According to the reporter of 21st century economic report, in June this year, the audit center of the Shanghai Stock Exchange's technology innovation board and the listing audit center of Shenzhen Stock Exchange issued the notice on further standardizing shareholder penetration verification. It is clear that if the number of shares directly or indirectly held by the issuer is less than 100000 shares or the shareholding ratio is less than 0.01%, it can be regarded as holding less shares, and the relevant shareholders may not conduct penetration verification.
Prior to that, the regulatory authorities did not explicitly stipulate that shareholders holding less than a certain proportion of shares could not conduct shareholder penetration verification by the sponsor and the issuer. Therefore, in the view of industry insiders, the release of relevant rules, that is, from the institutional level, clarifies the verification scale of IPO shareholders' penetration check on the proportion of shareholders' shareholding, which will further reduce the pressure on the companies to be listed and sponsor institutions“ Holding 100000 shares or holding less than 0.01% basically can't talk about benefit transmission. "
However, this new policy to reduce the pressure of IPO audit conflicts with the supervision of the Securities Regulatory Commission System on the behavior of the resigned personnel.
The above-mentioned senior investment banks pointed out that according to the guidelines issued by the CSRC, the investment bank sponsor institutions should conduct a comprehensive inspection on the situation of employees leaving the CSRC system. However, the notice issued by the Shanghai and Shenzhen Stock Exchange clearly states that shareholders holding 100000 shares or less than 0.01% can be exempted from penetrating verification. There is a certain contradiction.
"At present, we have not encountered such problems, but my understanding is that the staff leaving the CSRC may need to penetrate all, no matter how many shares they hold. This will lead to the invalidation of the 100 000 shares or 0.01% shareholding line limited by the Shanghai and Shenzhen stock exchanges. After all, the 0.01% may also be the staff leaving the securities regulatory system, which needs to be checked through. " There are domestic small and medium-sized securities investment bank related person in charge said that the previous supervision may not have noticed this special situation.
In the interview, including relevant directors of investment banking business of domestic leading securities companies, a number of investment bank sponsors told reporters of the 21st century economic report that they were not clear about the adaptation of the two rules in terms of shareholder penetration ratio.
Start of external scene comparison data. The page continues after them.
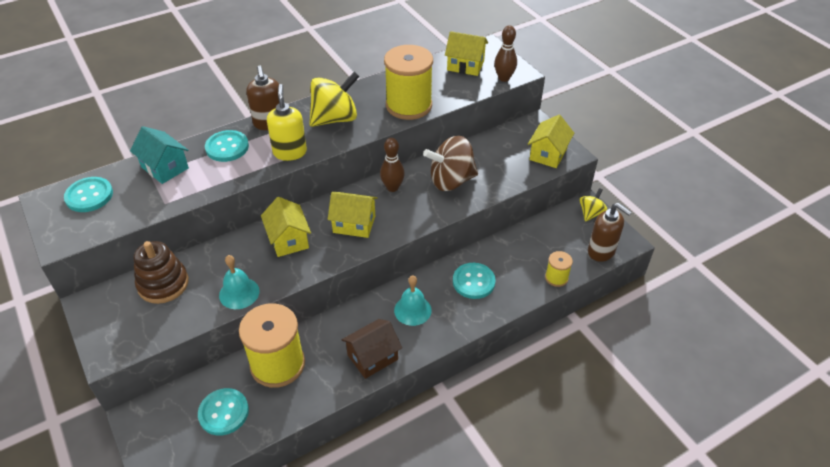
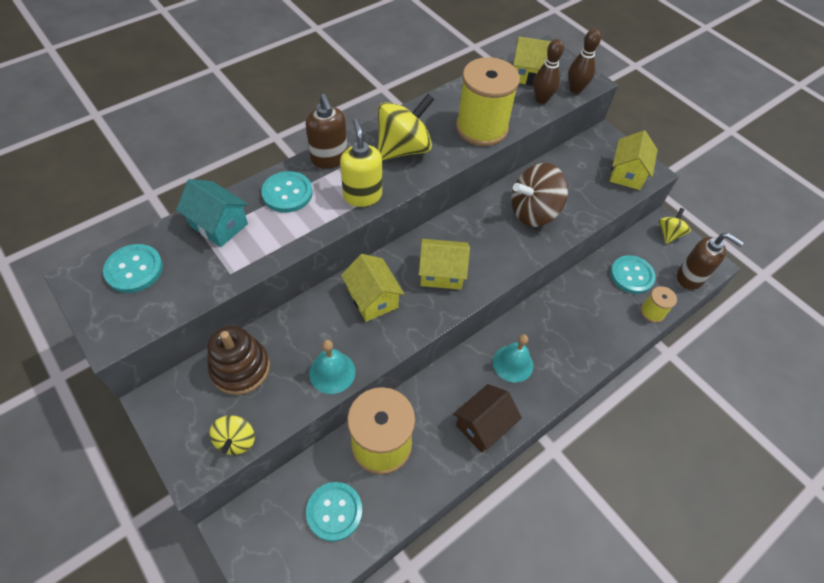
camera: 10 degrees left, 10 degrees up
brown bowling pin [380,138,405,192] -> brown bowling pin moved to [533,39,564,104]
turquoise button [453,263,496,299] -> turquoise button moved to [610,255,656,294]
none -> yellow spinning top [209,415,255,455]

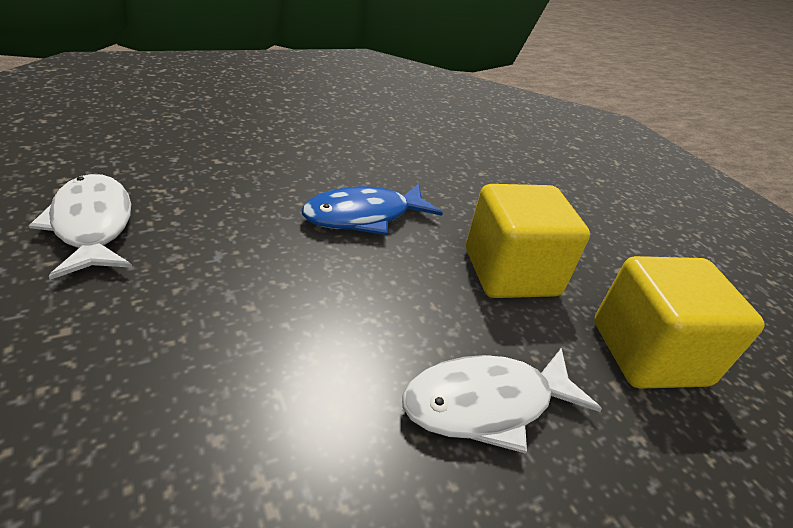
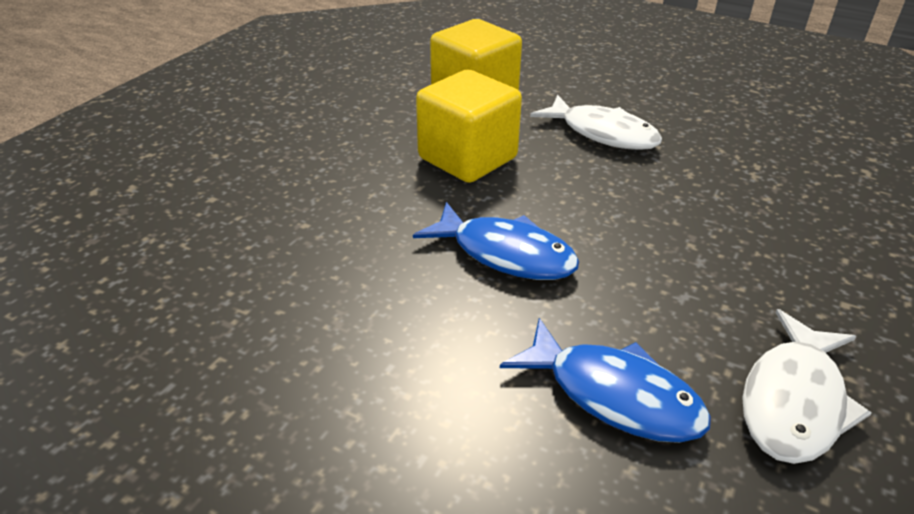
camera: 120 degrees left, 0 degrees up
none -> blue fish [500,318,711,443]

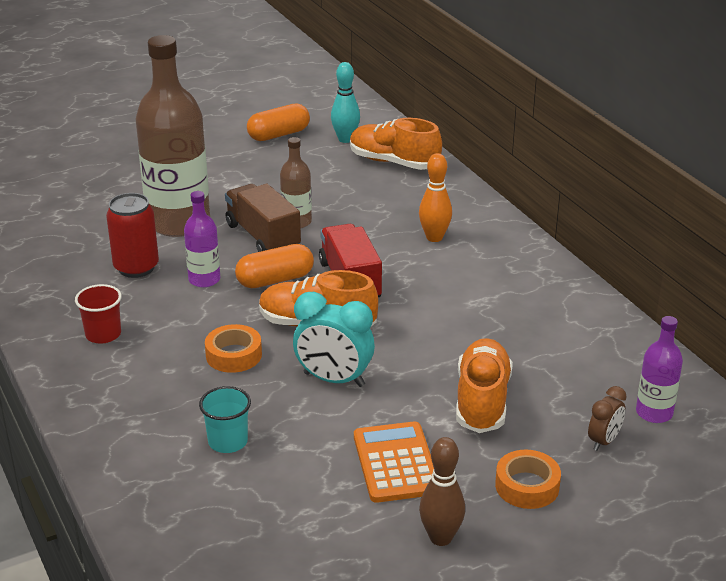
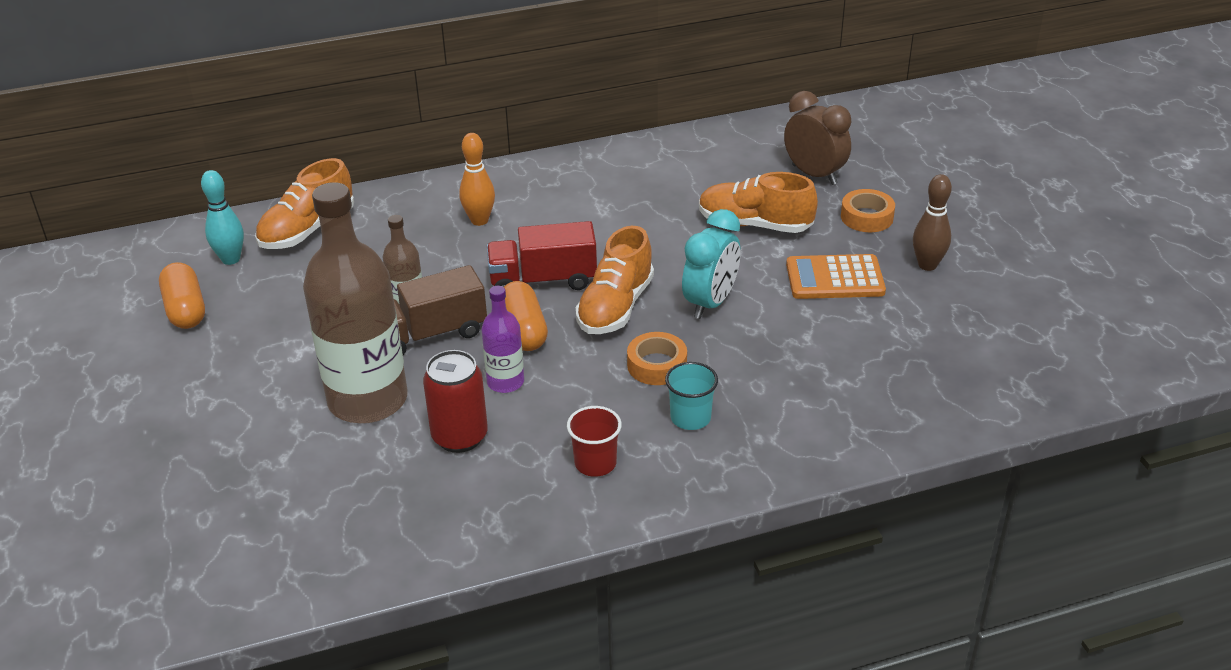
camera: 80 degrees left, 5 degrees up
turquoise cup [199,386,251,453] -> turquoise cup moved to [665,362,718,430]
brown clock [588,386,627,451] -> brown clock [784,91,852,185], size x1.77
purple bottle [636,316,683,423] -> none

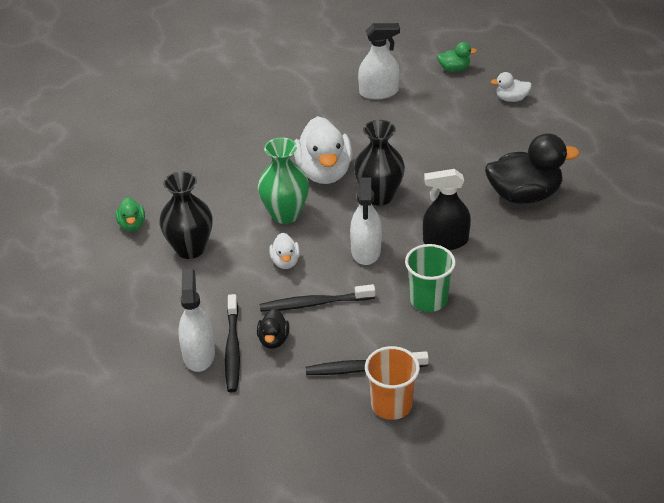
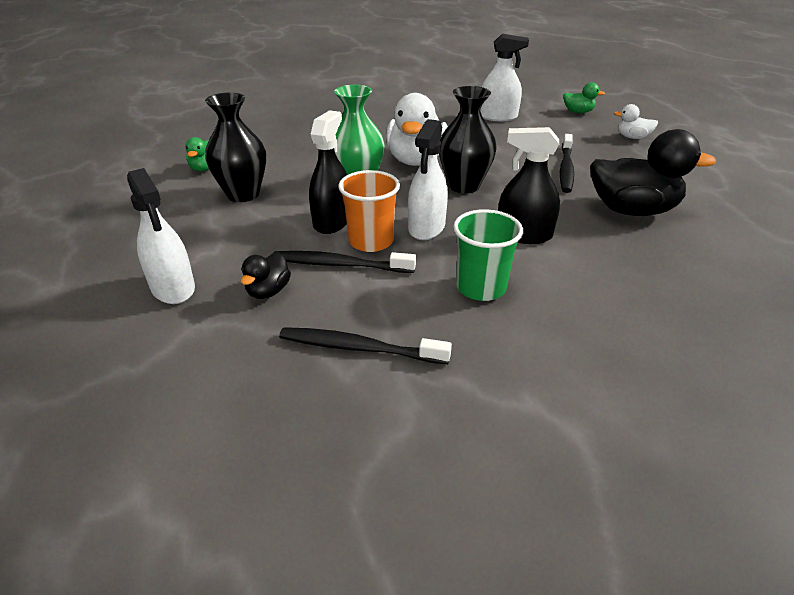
camera: 15 degrees right, 5 degrees down
white spray bottle [178,269,215,372] -> white spray bottle turned 135 degrees clockwise [127,168,195,304]
black toothbrush [225,294,240,392] -> black toothbrush moved to [560,134,574,193]
white duck [269,233,300,269] -> black spray bottle [309,110,347,234]
orange cup [365,346,420,420] -> orange cup moved to [338,170,400,252]

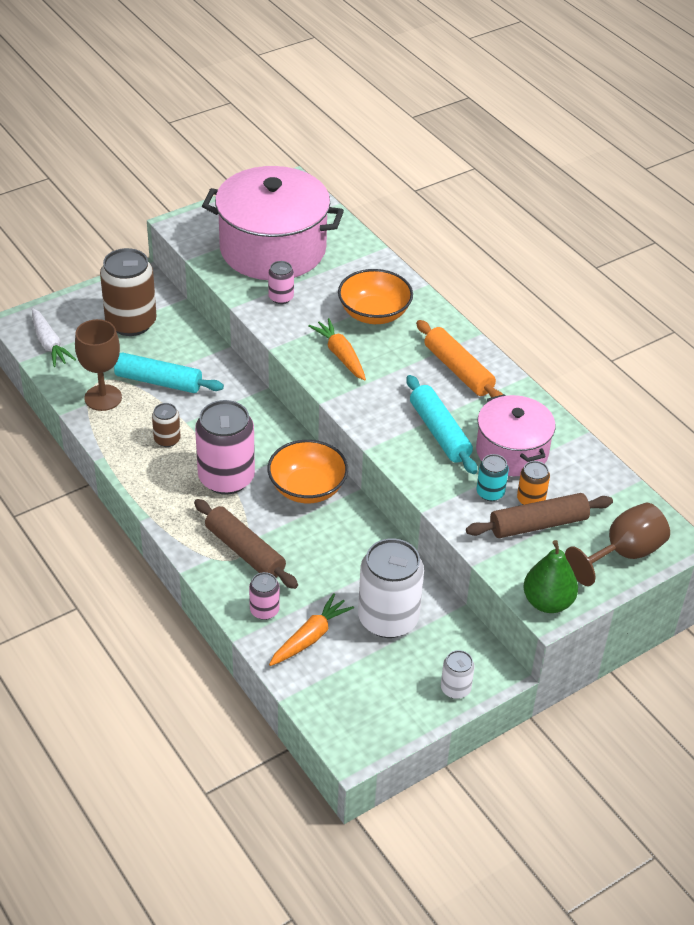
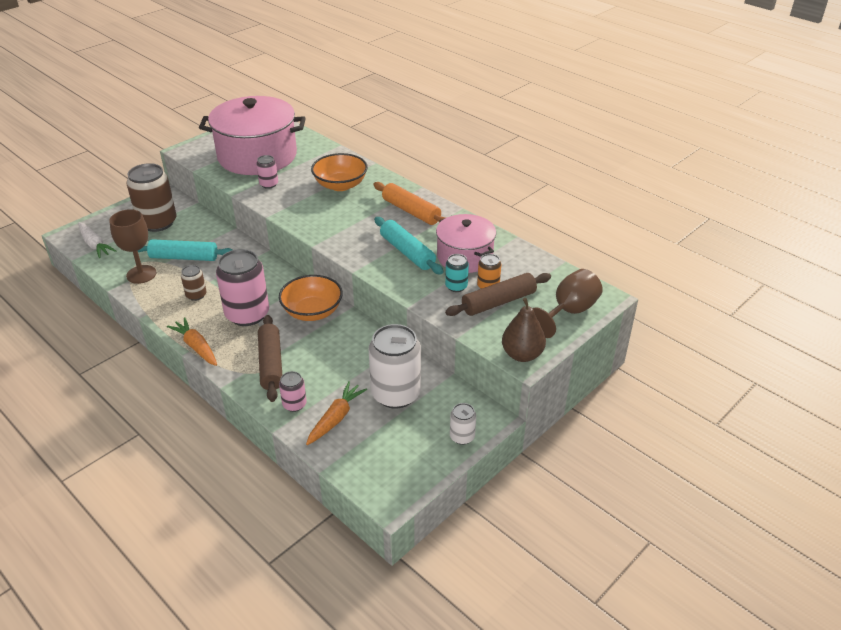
camera: 10 degrees left, 5 degrees down
brown rolling pin [194,499,298,589] -> brown rolling pin turned 45 degrees clockwise [258,315,282,402]
orange carrot [309,318,366,381] -> orange carrot moved to [167,317,217,366]
green pear [523,540,578,613] -> brown pear [502,298,546,362]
"After all, the general situation of IPO company shareholders is not complex, and there are few shareholders holding less than 0.01%, so in the process of practice, we all choose to penetrate completely." The person in charge of the investment banking business of the above-mentioned small and medium-sized securities companies believes that the contradiction between the two new regulations has limited impact on IPO penetration audit, but it still needs further clarification of supervision.